ラムネを飲みながら仮面ライダーのテレビを見る子どもたちを横目に、三人であれこれと話す。オンナとして、ヒトとして、ツマとして、ハハとして…チャンネルを切り替えつつ話す、聞く。
「いかにして水になるか、なの」。
ゆきちゃんが、言う。イライラせずに暮らすためのワークショップをこんどやるのだという。
いかにして、水になる、か。
ふうん、水に流すんじゃなくて、自分が水になるんだ。それってどういうことだろう。
子どもたちは庭でプールあそびして、祇園祭の支度があるからと三時には解散して、ゆきちゃんとみっちゃんが去ったあとも、ずっと「水になる」ことについて考えていた。
最近、とても嫌なことがあった。誰も悪く無いことだけど、毎日生きていれば何かしら出来事は起こるものだ。
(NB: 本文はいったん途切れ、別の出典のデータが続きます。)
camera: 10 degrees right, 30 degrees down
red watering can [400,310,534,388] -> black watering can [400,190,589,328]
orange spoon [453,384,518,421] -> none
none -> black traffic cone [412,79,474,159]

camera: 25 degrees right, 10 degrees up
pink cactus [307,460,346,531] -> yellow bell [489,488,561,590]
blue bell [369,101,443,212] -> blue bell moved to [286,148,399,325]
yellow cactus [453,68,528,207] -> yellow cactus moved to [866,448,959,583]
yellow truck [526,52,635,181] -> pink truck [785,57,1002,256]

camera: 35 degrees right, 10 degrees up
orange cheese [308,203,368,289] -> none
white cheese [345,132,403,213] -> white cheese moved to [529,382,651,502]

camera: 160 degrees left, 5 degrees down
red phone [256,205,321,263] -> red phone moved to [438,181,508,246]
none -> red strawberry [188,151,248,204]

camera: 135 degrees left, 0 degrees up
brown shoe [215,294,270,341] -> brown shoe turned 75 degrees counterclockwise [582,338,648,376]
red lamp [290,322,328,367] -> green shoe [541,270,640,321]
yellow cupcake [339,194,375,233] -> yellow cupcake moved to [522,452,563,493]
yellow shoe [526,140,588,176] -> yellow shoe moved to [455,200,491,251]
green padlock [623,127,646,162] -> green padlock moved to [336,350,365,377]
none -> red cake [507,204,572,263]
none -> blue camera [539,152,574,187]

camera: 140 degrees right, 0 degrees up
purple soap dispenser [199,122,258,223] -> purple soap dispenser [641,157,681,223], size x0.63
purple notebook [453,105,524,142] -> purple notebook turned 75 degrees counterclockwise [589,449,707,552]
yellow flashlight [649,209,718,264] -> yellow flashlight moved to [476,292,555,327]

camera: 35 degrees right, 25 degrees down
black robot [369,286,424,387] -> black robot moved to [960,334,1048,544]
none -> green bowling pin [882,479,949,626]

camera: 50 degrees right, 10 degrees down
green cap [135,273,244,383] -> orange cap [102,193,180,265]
重力があるかぎりボールは落ちる。摩擦があるかぎりパンクする。祭りはおこなわれ、山は焼かれる。
それにしたって、嫌なものは嫌だ。そんな私も嫌だ。今の私をめぐるあれこれが嫌になる。日常の憂鬱だ。
水になるって、どういうことだろう。
まだ掴めないけれど、きっと何か今よりもラクになれるのだろう。
日曜日、和歌山の海にもぐって、魚や海藻たちの世界をさまよったとき、私は水の一部には、なった、気がする。
そこには空気もなく、音もなかった。欲も慈愛も憂鬱もなく、過去も未来もなかった。ただ、海があった。
海からずいぶん離れた現実世界で、どうしたら水になれるのだろうか。
あらゆるものが、揺れている。2013年、夏。